Beneath the brim of his helmet, Heffron smiles crookedly, his eyes hidden by shadow. "You look like you could use a good night's rest yourself, Gene," he says quietly and pushes Eugene onto his back and into the dirt. "And, for Christ's sake, if we're gonna do this, call me Babe."

The least Eugene can do is comply.

 

Afterwards, he wanders through the forest, the heat dissipating from his skin all too quickly. He feels like he's lost when in actuality he's making his careful way back to his foxhole. Just like everywhere else on the front, all of the trees here look the same, but his body can tell the difference now and he no longer loses his way. He's learned to read the shattered trunks like the points of a compass, the foxholes and trenches drawing dotted lines all way from the left flank of the 501 back to Battalion CP.

In the dim light of the moon, Eugene settles into his hole and pinches the skin of his palm, making the puckered wound weep. He's surprised to find his blood is warm and sticky, just like any other man's. His lips have chapped in the harsh walk back and Eugene licks them intently with a dry tongue. What he tastes is dirt and metal and Heffron, but what he recalls is a woman with a bare kind of beauty -- her hand firmly pressed over his wrist, the tears shimmering in her eyes. She speaks a language that is familiar and offers him chocolate and kind words. In his memory, she tells him that her hands are not a gift from God, but Eugene knows that is only because she chose to carry the pain with her instead of let it go.

Gingerly, Eugene closes his eyes and closes his fist and begins to wrap his dark grey string around the tightened knot of his fingers, reciting words he learned a lifetime ago in a quiet Louisiana kitchen. He wonders, if he prays hard enough, exactly where his pain for Renee shall go. Into the earth or into the trees, or perhaps even into the sky, where it will gather in the clouds, only to fall back down upon him with the next snow.
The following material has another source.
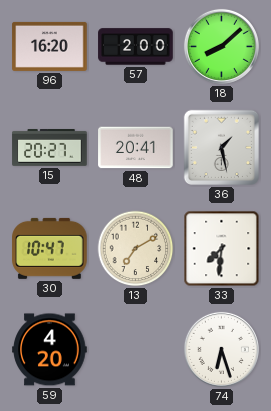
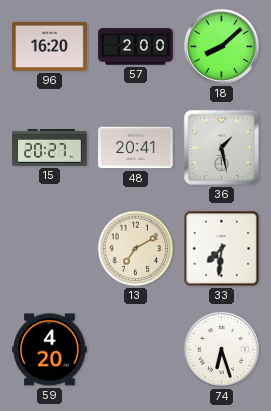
30: 10:47 -> none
He's afraid that, wherever the pain goes, it will take the memory of her along with it.

Instead of removing the splinter, Eugene decides to leave it where it is and lets the skin heal over it to form a scar.

 

The next time they are together, Heffron apologizes awkwardly and asks Eugene if it hurts, running a tentative finger over the glassy skin and the dark bit of shrapnel trapped underneath. Eugene smiles at him faintly in the darkness and shakes his head.

"No, Babe, it don't," he says quietly.